(Enunciado da tarefa) Transcreva integralmente, palavra por palavra, o texto sobre modelos econômicos.

Modelos econômicos

     Não entendo muito bem de teorias econômicas, mas sei ler e creio que tenho bom senso, assim como a maioria dos leitores de jornais. Compreendo que o estado é mal gerido, desperdiça recursos pela incompetência e pela corrupção, que o diga o "Lulla", o campeão imbatível do aumento de impostos e tempo de contribuição da previdência, aqui ainda podemos considerá-lo o rei da fila. Porém, o Estado pode ser bem gerido, com eficiência, como demonstram os governadores Geraldo Alckmin (SP) e Aécio Neves (MG), que disputam o campeonato da redução dos impostos e dos gastos.
     O empresário Paulo Cunha, do grupo Ultra, lembrou recentemente que o Brasil foi o país que mais cresceu no mundo de 1900 a 1973 e, hoje, é o 93º em crescimento econômico. E crescia apesar de guerras, golpes de estado e suicídio de presidente.
     E o que produz o crescimento do Brasil e de outros países? A mesma coisa que produziu o milagre econômico alemão do pós-Guerra, o do Japão e, agora, está produzindo o milagre na Ásia, ou seja, câmbio alto e juro baixo. O oposto do nosso modelo econômico tão defendido pela nossa sapientíssima equipe econômica. Justamente estes que passaram os últimos anos criticando o modelo.
     Uma coisa que sei é que cada ser humano tem um potencial de produção, uma capacidade produtiva. E, também, precisa de alimentos, água potável, assistência médica, roupas e moradias no mínimo para viver.
     A existência do desemprego sugere-me a grande estupidez da gerência da política econômica, pois o desempregado continua a ter as necessidades básicas. Assim, sem produzir, o desempregado precisa consumir. Então, subtrai de outros aquilo que necessita. Do estado ou da família
     É interessante observar quando não se vende o que se produz. Reduz-se a produção, demitindo os funcionários "excedentes". Estes param de consumir, gerando uma avalanche de desemprego e recessão.

(Dados fornecidos)
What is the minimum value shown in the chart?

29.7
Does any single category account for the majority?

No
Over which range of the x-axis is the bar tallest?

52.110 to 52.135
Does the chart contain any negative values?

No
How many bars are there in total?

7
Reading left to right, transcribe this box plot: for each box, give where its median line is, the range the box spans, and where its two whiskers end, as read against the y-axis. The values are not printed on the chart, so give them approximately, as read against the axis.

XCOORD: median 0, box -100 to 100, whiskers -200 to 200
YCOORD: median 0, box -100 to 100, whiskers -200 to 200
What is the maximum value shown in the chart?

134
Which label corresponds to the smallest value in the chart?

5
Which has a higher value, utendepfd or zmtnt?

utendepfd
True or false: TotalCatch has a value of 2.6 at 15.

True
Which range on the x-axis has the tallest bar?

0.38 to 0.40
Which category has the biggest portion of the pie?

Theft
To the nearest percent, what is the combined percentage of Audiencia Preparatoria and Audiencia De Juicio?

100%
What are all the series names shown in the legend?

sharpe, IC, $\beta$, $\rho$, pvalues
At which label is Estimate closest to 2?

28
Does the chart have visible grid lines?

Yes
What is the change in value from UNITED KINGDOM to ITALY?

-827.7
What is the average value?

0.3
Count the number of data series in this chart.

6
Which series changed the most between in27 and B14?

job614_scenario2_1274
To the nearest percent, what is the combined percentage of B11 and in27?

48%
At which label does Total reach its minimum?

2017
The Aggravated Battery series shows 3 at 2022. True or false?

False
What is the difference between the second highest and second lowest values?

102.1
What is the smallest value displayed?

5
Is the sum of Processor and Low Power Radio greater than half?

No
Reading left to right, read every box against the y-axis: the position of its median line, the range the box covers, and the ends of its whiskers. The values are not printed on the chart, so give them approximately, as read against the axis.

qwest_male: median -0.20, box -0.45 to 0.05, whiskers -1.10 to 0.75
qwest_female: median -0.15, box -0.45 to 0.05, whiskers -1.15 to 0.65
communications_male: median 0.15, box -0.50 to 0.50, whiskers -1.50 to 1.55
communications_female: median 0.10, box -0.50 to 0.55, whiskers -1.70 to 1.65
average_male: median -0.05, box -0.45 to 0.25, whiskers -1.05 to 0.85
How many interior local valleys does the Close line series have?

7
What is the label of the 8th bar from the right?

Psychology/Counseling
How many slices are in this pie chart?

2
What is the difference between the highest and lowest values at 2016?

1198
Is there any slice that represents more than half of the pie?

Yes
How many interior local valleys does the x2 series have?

(Resultado da tarefa)
Modelos econômicos

     Não entendo muito bem de teorias econômicas, mas sei ler e creio que tenho bom senso, assim como a maioria dos leitores de jornais. Compreendo que o estado é mal gerido, desperdiça recursos pela incompetência e pela corrupção, que o diga o "Lulla", o campeão imbatível do aumento de impostos e tempo de contribuição da previdência, aqui ainda podemos considerá-lo o rei da fila. Porém, o Estado pode ser bem gerido, com eficiência, como demonstram os governadores Geraldo Alckmin (SP) e Aécio Neves (MG), que disputam o campeonato da redução dos impostos e dos gastos.
     O empresário Paulo Cunha, do grupo Ultra, lembrou recentemente que o Brasil foi o país que mais cresceu no mundo de 1900 a 1973 e, hoje, é o 93º em crescimento econômico. E crescia apesar de guerras, golpes de estado e suicídio de presidente.
     E o que produz o crescimento do Brasil e de outros países? A mesma coisa que produziu o milagre econômico alemão do pós-Guerra, o do Japão e, agora, está produzindo o milagre na Ásia, ou seja, câmbio alto e juro baixo. O oposto do nosso modelo econômico tão defendido pela nossa sapientíssima equipe econômica. Justamente estes que passaram os últimos anos criticando o modelo.
     Uma coisa que sei é que cada ser humano tem um potencial de produção, uma capacidade produtiva. E, também, precisa de alimentos, água potável, assistência médica, roupas e moradias no mínimo para viver.
     A existência do desemprego sugere-me a grande estupidez da gerência da política econômica, pois o desempregado continua a ter as necessidades básicas. Assim, sem produzir, o desempregado precisa consumir. Então, subtrai de outros aquilo que necessita. Do estado ou da família
     É interessante observar quando não se vende o que se produz. Reduz-se a produção, demitindo os funcionários "excedentes". Estes param de consumir, gerando uma avalanche de desemprego e recessão.